_The problem_. Can you format every line of the rows below as one numbered list, leaving out any blank lines?

_Records for the exercise_.
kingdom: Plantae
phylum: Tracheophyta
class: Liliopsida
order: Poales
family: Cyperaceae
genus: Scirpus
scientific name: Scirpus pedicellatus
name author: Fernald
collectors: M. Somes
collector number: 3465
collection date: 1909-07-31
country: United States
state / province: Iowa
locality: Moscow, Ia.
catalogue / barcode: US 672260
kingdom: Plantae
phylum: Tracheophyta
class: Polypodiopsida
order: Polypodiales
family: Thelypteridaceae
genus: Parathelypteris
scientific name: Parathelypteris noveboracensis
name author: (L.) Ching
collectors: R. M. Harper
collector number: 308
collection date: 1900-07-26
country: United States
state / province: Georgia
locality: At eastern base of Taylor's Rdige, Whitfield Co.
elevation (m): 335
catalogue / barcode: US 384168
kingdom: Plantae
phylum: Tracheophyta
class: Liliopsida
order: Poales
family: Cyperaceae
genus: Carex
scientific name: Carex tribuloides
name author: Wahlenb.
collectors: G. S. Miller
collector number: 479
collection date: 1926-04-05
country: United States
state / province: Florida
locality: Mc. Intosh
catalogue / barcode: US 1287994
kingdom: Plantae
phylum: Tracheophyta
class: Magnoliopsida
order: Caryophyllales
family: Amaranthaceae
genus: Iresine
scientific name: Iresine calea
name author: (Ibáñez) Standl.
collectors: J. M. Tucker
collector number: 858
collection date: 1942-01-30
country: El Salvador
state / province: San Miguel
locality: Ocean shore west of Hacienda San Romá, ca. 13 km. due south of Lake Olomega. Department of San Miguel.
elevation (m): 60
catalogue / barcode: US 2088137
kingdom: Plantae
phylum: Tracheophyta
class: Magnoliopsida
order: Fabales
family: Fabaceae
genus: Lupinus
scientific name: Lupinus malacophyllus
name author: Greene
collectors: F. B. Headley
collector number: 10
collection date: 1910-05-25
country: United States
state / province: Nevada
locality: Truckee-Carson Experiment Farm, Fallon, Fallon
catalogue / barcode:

_Solution for this exercise_.
1. kingdom: Plantae
2. phylum: Tracheophyta
3. class: Liliopsida
4. order: Poales
5. family: Cyperaceae
6. genus: Scirpus
7. scientific name: Scirpus pedicellatus
8. name author: Fernald
9. collectors: M. Somes
10. collector number: 3465
11. collection date: 1909-07-31
12. country: United States
13. state / province: Iowa
14. locality: Moscow, Ia.
15. catalogue / barcode: US 672260
16. kingdom: Plantae
17. phylum: Tracheophyta
18. class: Polypodiopsida
19. order: Polypodiales
20. family: Thelypteridaceae
21. genus: Parathelypteris
22. scientific name: Parathelypteris noveboracensis
23. name author: (L.) Ching
24. collectors: R. M. Harper
25. collector number: 308
26. collection date: 1900-07-26
27. country: United States
28. state / province: Georgia
29. locality: At eastern base of Taylor's Rdige, Whitfield Co.
30. elevation (m): 335
31. catalogue / barcode: US 384168
32. kingdom: Plantae
33. phylum: Tracheophyta
34. class: Liliopsida
35. order: Poales
36. family: Cyperaceae
37. genus: Carex
38. scientific name: Carex tribuloides
39. name author: Wahlenb.
40. collectors: G. S. Miller
41. collector number: 479
42. collection date: 1926-04-05
43. country: United States
44. state / province: Florida
45. locality: Mc. Intosh
46. catalogue / barcode: US 1287994
47. kingdom: Plantae
48. phylum: Tracheophyta
49. class: Magnoliopsida
50. order: Caryophyllales
51. family: Amaranthaceae
52. genus: Iresine
53. scientific name: Iresine calea
54. name author: (Ibáñez) Standl.
55. collectors: J. M. Tucker
56. collector number: 858
57. collection date: 1942-01-30
58. country: El Salvador
59. state / province: San Miguel
60. locality: Ocean shore west of Hacienda San Romá, ca. 13 km. due south of Lake Olomega. Department of San Miguel.
61. elevation (m): 60
62. catalogue / barcode: US 2088137
63. kingdom: Plantae
64. phylum: Tracheophyta
65. class: Magnoliopsida
66. order: Fabales
67. family: Fabaceae
68. genus: Lupinus
69. scientific name: Lupinus malacophyllus
70. name author: Greene
71. collectors: F. B. Headley
72. collector number: 10
73. collection date: 1910-05-25
74. country: United States
75. state / province: Nevada
76. locality: Truckee-Carson Experiment Farm, Fallon, Fallon
77. catalogue / barcode:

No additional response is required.